Page-level text extractions —

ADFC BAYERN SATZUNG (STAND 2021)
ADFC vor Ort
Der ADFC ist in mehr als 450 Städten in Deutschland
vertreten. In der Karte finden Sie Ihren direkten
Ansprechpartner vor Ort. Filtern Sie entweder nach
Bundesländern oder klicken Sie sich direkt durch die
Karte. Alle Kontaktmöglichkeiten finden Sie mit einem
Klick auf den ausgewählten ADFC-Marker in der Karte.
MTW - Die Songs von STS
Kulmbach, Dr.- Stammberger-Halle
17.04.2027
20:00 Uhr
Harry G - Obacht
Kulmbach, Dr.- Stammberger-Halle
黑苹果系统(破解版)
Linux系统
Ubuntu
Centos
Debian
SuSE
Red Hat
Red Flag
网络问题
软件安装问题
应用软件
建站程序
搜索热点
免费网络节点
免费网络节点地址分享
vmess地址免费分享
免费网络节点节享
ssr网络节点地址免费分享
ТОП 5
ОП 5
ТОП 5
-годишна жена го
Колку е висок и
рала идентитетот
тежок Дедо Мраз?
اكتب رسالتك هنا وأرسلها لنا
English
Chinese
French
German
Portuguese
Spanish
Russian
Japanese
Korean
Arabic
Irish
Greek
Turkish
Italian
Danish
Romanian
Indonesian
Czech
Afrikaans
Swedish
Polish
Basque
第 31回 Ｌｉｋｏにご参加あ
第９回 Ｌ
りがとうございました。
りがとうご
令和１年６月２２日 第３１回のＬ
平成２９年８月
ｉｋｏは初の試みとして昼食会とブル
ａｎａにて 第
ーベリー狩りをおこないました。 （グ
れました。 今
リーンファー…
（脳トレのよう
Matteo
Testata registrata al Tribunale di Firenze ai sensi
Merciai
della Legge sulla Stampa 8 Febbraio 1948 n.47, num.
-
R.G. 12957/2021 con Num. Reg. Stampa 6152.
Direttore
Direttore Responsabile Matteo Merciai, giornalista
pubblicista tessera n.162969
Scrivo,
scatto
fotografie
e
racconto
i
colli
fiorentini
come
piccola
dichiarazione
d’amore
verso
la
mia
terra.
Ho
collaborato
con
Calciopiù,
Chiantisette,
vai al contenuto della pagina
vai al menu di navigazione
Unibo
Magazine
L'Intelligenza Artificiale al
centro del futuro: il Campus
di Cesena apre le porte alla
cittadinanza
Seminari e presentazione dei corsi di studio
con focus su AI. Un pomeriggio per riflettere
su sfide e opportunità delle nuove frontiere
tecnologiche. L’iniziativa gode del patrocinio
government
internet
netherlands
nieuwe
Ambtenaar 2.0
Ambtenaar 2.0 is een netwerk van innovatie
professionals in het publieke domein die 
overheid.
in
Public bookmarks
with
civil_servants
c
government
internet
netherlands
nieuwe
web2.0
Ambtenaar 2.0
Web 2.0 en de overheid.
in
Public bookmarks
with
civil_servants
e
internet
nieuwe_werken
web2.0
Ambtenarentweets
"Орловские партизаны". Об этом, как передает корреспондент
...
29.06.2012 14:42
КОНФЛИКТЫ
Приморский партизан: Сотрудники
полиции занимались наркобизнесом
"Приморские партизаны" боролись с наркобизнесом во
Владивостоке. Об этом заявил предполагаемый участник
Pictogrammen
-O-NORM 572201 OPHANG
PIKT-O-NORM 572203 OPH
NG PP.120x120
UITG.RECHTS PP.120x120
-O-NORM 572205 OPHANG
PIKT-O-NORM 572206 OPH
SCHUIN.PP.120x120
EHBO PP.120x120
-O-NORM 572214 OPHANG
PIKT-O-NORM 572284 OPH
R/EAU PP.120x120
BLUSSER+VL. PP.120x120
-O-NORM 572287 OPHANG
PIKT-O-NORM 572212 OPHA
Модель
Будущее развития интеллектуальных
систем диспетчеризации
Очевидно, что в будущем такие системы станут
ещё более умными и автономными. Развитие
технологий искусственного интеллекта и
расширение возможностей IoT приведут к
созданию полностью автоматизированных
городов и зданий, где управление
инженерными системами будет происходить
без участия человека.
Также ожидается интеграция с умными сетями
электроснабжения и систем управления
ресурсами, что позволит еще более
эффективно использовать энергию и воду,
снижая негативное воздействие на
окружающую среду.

Your goal — The lines holding the word "della" are the answer. Find them in the entries and copy them.

Result for this exercise —
della Legge sulla Stampa 8 Febbraio 1948 n.47, num.
vai al contenuto della pagina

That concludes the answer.